Toms Top Ten

Lauf-Investitionen für jeden Geldbeutel

Von 0 bis 50.000 Euro - Toms Top Ten hat für jeden Geldbeutel die passende Lauf-Investition.

Lauf-Investitionen für jeden Geldbeutel.

Wie viel Geld Sie fürs Laufen ausgeben, ist eine Frage des Budgets: Toms Top Ten stellt Investitionen von 0 bis 50.000 Euro vor.

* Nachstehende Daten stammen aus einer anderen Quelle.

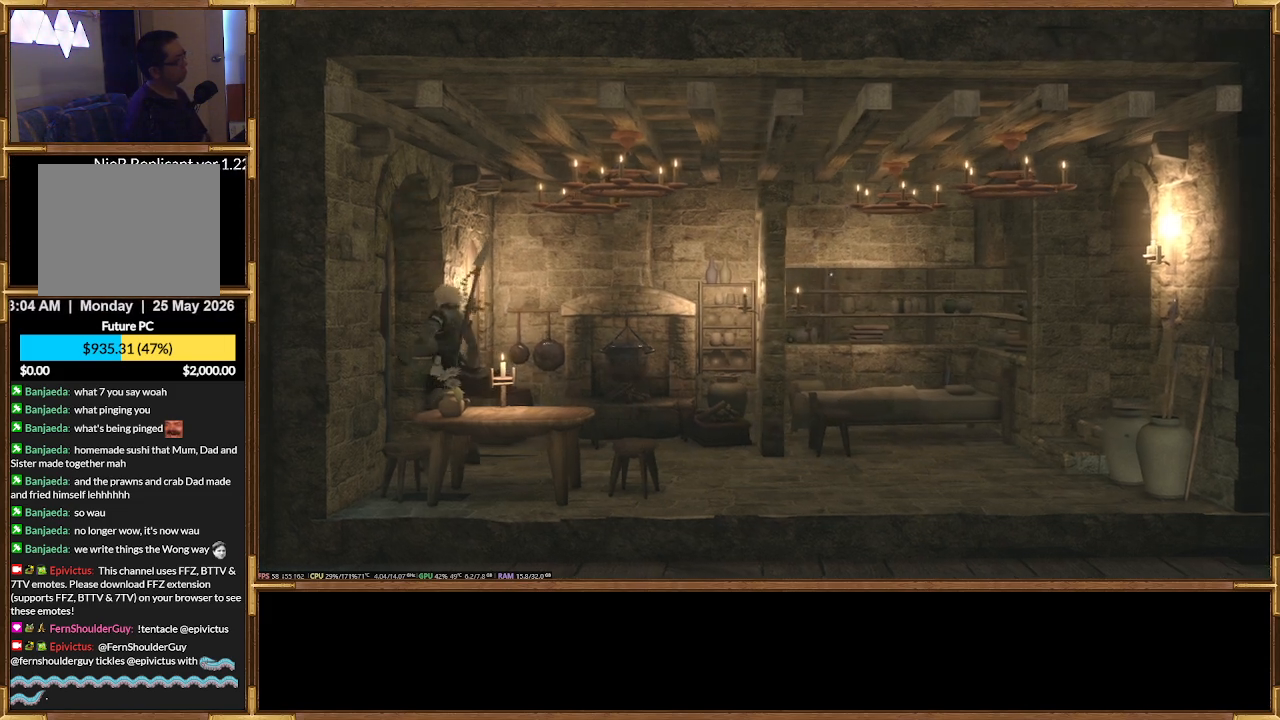
{"dt_ms": 500, "buttons": [], "events": []}
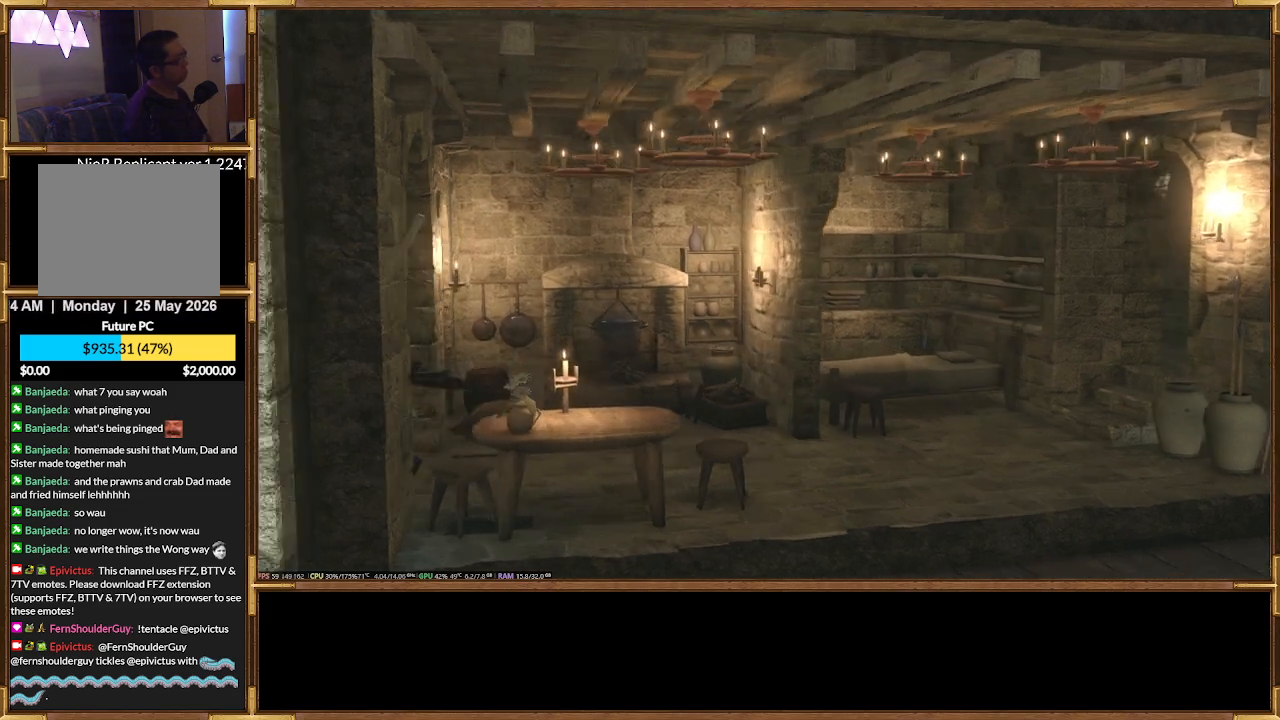
{"dt_ms": 500, "buttons": [], "events": []}
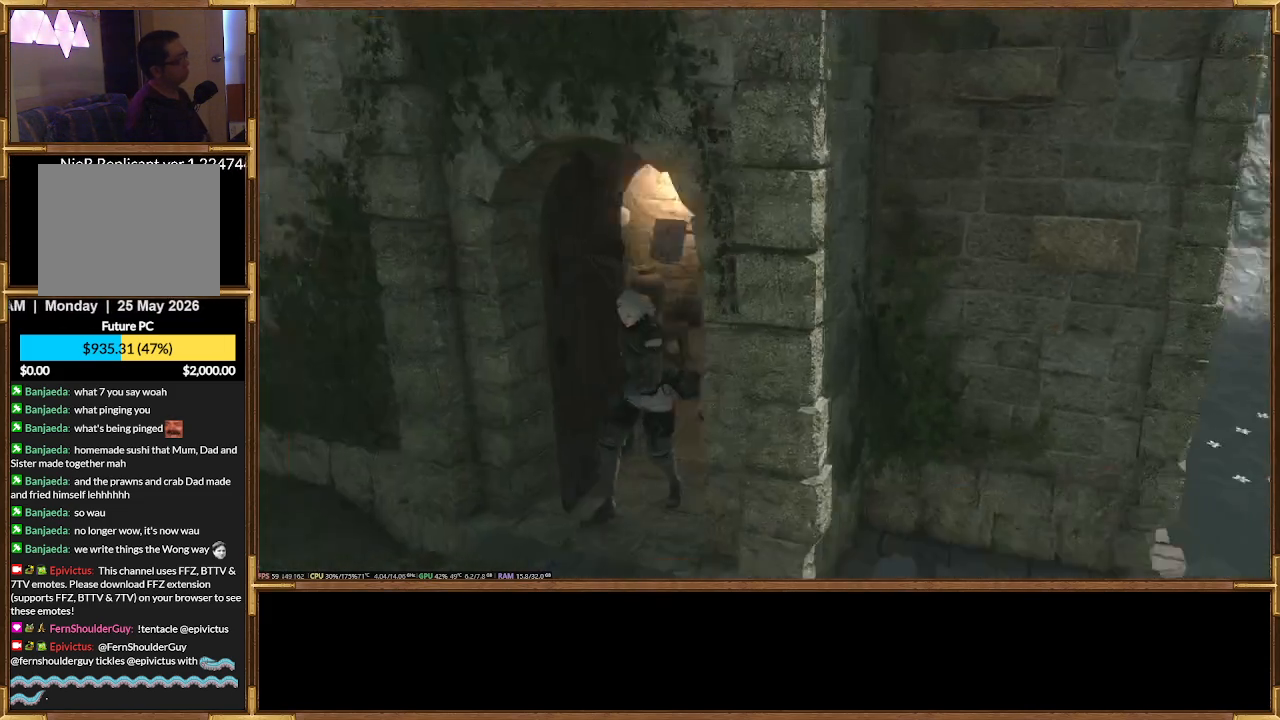
{"dt_ms": 500, "buttons": ["R2"], "events": [[433, "R2", "down"]]}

Bild: Petra Bork / pixelio.de

10. 0,00 Euro: Laufen, so wie Gott Sie schuf. Ja, das geht. Im Sommer beispielsweise, in entlegenen Wäldern. Oder an einer blauen, zeugenlosen Lagune. Allerdings wird Ihre Resozialisierung ein echtes Problem.

9. Eine Handvoll Euro: Für jedes Wetter die richtige Kleidung? Nichts für Sie. Sie trampen einfach dorthin, wo das Wetter zu Ihrem Lieblings-T-Shirt passt. Ihre Schuhe flechten Sie aus Palmwedeln und Kokosfasern selbst. Sie Glücklicher.

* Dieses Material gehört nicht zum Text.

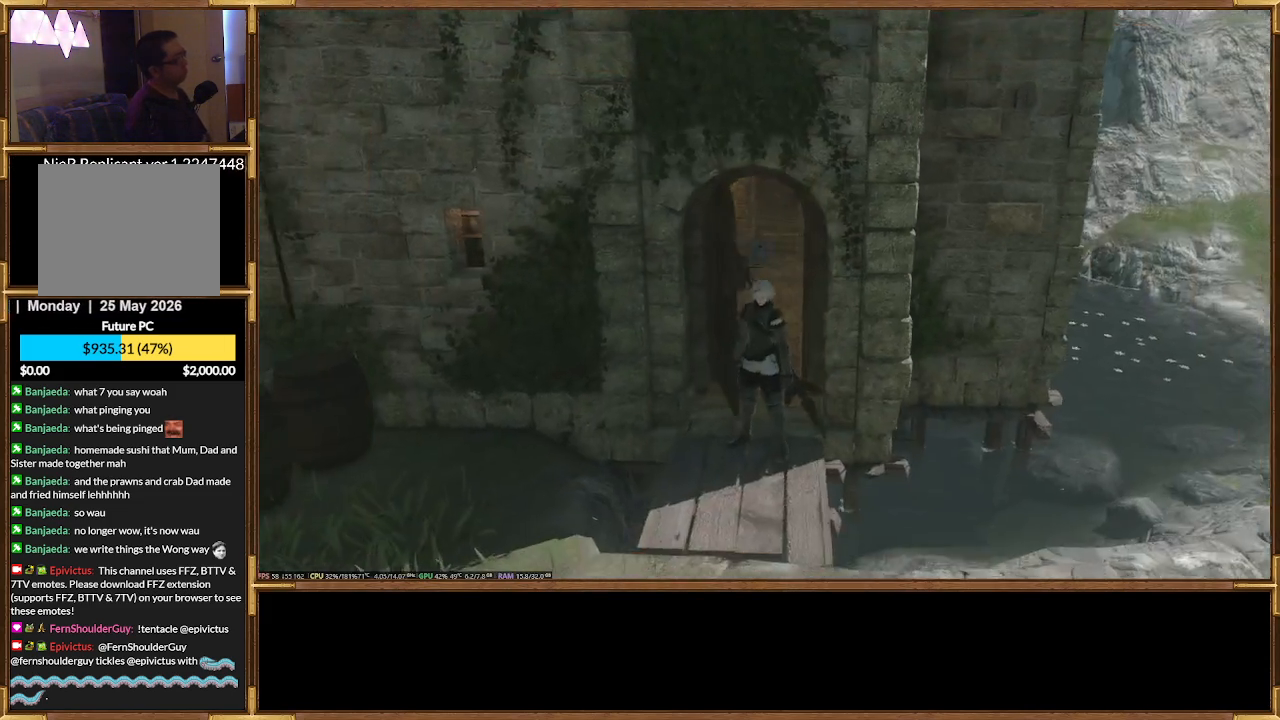
{"dt_ms": 500, "buttons": ["R2"], "events": [[200, "R2", "up"], [467, "R2", "down"]]}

8. 150 Euro: Damit können Sie sich schon die Essentials leisten: Ein Paar Barfußschuhe und einen günstigen Baumwoll-Schottenrock, für Frauen noch einen Lauf-BH. Das macht Spaß. Aber Begegnungen mit wichtigen Geschäftskunden in der Mittagspause sollten Sie damit möglichst noch vermeiden.

7. 200 Euro: Beim Discounter bekommen Sie dafür Schuhe, Hose, Socken, T-Shirt, Jacke, Langarmshirt und auch noch Mütze und Handschuhe. Ein Fest fürs Auge sind Sie dann nicht gerade. Und für die Nase nur in der logischen Sekunde, wo der strenge Körpergeruch den chinesischen Plastikmief neutralisiert. Wenigstens das Ohr freut sich über Abwechslung durch viel Rascheln und elektrostatisches Knistern.

6. Ebenfalls für 200 Euro bekommen Sie Markenschuhe und Baumwoll-Trainingsklamotten. Kann sein, dass Sie damit sogar zufriedener sein werden als mit Nummer 7. Insbesondere, wenn Sie auf das Schaulaufen an Alster und Isar verzichten können.

5. 500 Euro: So viel kostet der Funktions-Spaß etwa in Markenqualität. Bei so wenig Gewicht. 20 Mal so viel Cent pro Gramm wie Baumwolle. Das ist knapp unter Silberpreis. Erschreckend. Wann wird es wohl die ersten Drei-Klimazonen-Softshell-Eheringe geben?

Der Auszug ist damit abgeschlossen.